Além dos produtos já mencionados aquando da abertura de O Forno fazemos gala em apresentar uma vasta gama de doçaria regional requintada e bolos festivos decorados com ar de revista. Também produzimos artesanalmente bolachas sem conservantes, assim como empadas, pasteis e outros salgados.


Quais os doces regionais que confeciona?

Fabricamos os famosos bolos Dona Amélia, que são já um ex-libris da doçaria terceirense, seguindo a receita original manuscrita e guardada em segredo de geração em geração. Embora existam com este nome desde 1901, aquando da visita régia de D. Carlos e D. Amélia, a esta ilha, posso orgulhar-me de ter dado a estes bolos o patamar que merecem. Tem denominação de origem artesanal dos Açores atribuído pelo CRAA agora CADA.

Produzimos também os “esquecidos” pudins Conde da Praia, obtendo a receita original através de um descendente. Tanto um como o outro têm peso na história. Além destes doces, surgem as Caretas, especialidade da minha querida mãe como os preferidos pelos turistas. Todos eles têm embalagem própria, elegante e com o historial do bolo. Os referido três doces detêm o selo Marca Açores – Certificado pela Natureza, o que de certo modo, ajuda a sua comercialização.

Há outros doces, que segundo reza a história, são terceirenses de gema – os ladrilhos espanhóis, os feiticeiros, os africanos, os camafeus, os rochedos, os covilhetes escuros, e doces conventuais – torresmos do céu, pingos de tocha, papos de anjo, cornucópias de ovos (diferentes das de Alcobaça), rebuçados de ovos (diferentes dos de Portalegre), hóstias de amêndoa, toucinho do céu. Também produzimos por encomenda pudins de coco, de amêndoa, de feijão, de rolão e doces de colher.

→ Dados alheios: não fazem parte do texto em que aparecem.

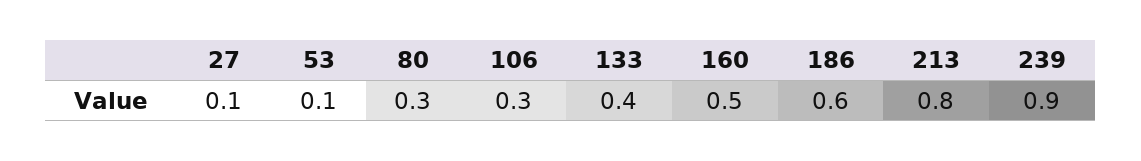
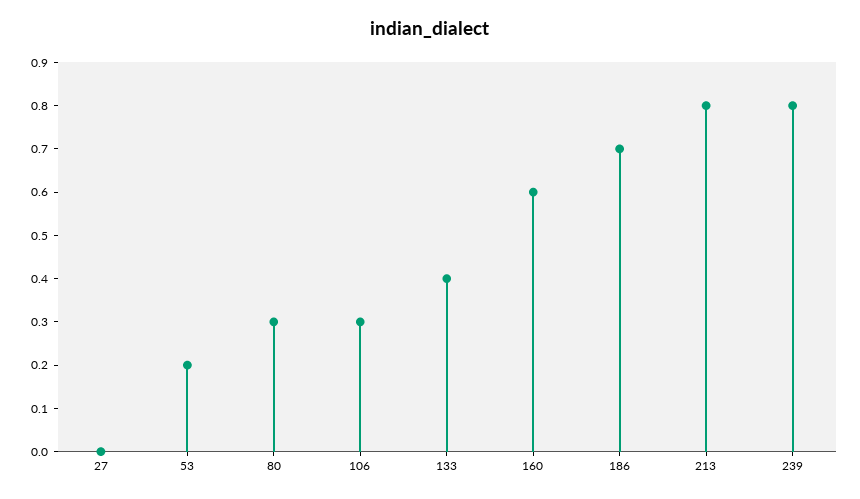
  {
-   "27": 0.1,
+   "27": 0,
-   "53": 0.1,
+   "53": 0.2,
    "80": 0.3,
    "106": 0.3,
    "133": 0.4,
-   "160": 0.5,
+   "160": 0.6,
-   "186": 0.6,
+   "186": 0.7,
    "213": 0.8,
-   "239": 0.9
+   "239": 0.8
  }

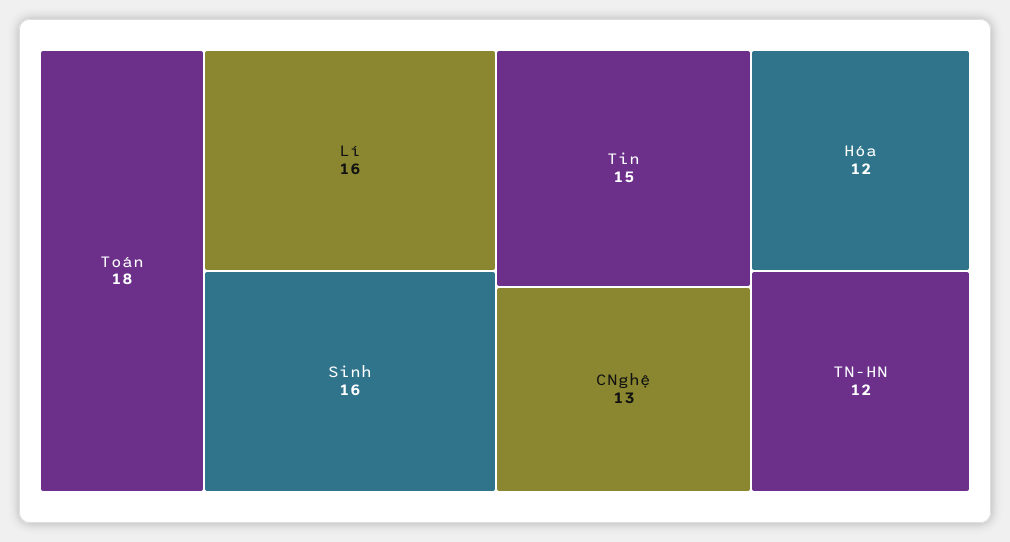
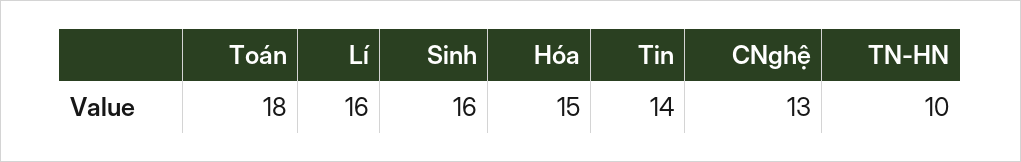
  {
    "Toán": 18,
    "Lí": 16,
    "Sinh": 16,
-   "Tin": 15,
+   "Tin": 14,
    "CNghệ": 13,
-   "Hóa": 12,
+   "Hóa": 15,
-   "TN-HN": 12
+   "TN-HN": 10
  }

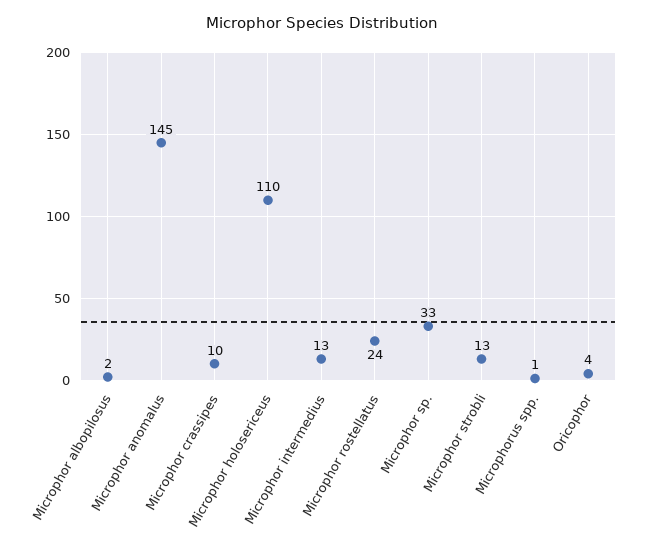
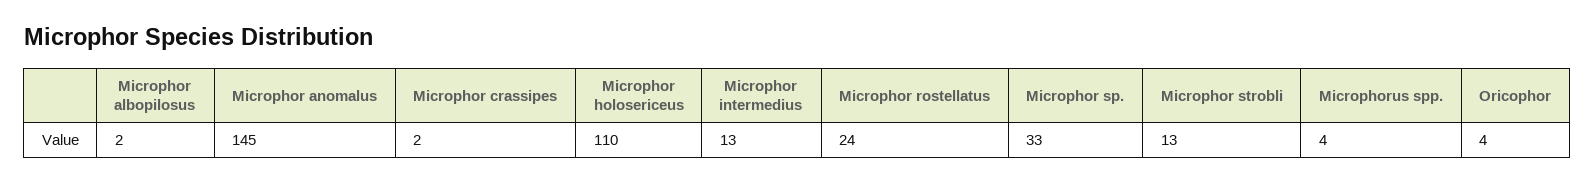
  {
    "Microphor albopilosus": 2,
    "Microphor anomalus": 145,
-   "Microphor crassipes": 10,
+   "Microphor crassipes": 2,
    "Microphor holosericeus": 110,
    "Microphor intermedius": 13,
    "Microphor rostellatus": 24,
    "Microphor sp.": 33,
    "Microphor strobli": 13,
-   "Microphorus spp.": 1,
+   "Microphorus spp.": 4,
    "Oricophor": 4
  }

Qual a opinião dos visitantes em relação ao bolo D. Amélia e que outros doces da ilha Terceira têm aceitação por parte dos turistas?

Em relação à opinião dos nossos visitantes, sobre os doces D. Amélia, primeiro estranham e depois adoram o requintado paladar e o cheiro exótico tão diferente da doçaria conventual. Foram criados nas casas burguesas da nossa cidade assim como outra doçaria que é apreciada por quem nos visita.

A nossa doçaria é muito urbana. A nível rural só aparecia os fritos pelo Carnaval, o arroz-doce, as papas grossas, a massa sovada e o alfenim durante festividades populares.

Número de vendas que nos possa adiantar e quais os produtos mias vendidos?

As vendas são sazonais e relacionadas com as festividades do calendário. Tentamos esforçar-nos e acho que conseguimos, apresentar aos clientes produtos originais nas diferentes épocas.

Mas os bolos D. Amélia vendem-se todo o ano, na nossa pastelaria, nas lojas de gourmet de produtos açorianos dentro e fora dos Açores, e também em restaurantes, servidos à fatia, na versão tamanho grande.


Que sonhos ainda tem para esta empresa, que apesar de familiar é um verdadeiro exemplo de resiliência e sobrevivência?

Atualmente, tenho sociedade com o meu filho e tenho um neto que é uma grande ajuda no que respeita à contabilidade e gestão. Há muito a fazer por detrás de um balcão recheado de fina doçaria! Haverá certamente novas ideias dos mais jovens, mas gostaria que continuassem com a nossa tradição doceira. “A doçaria é uma arte que devemos preservar!”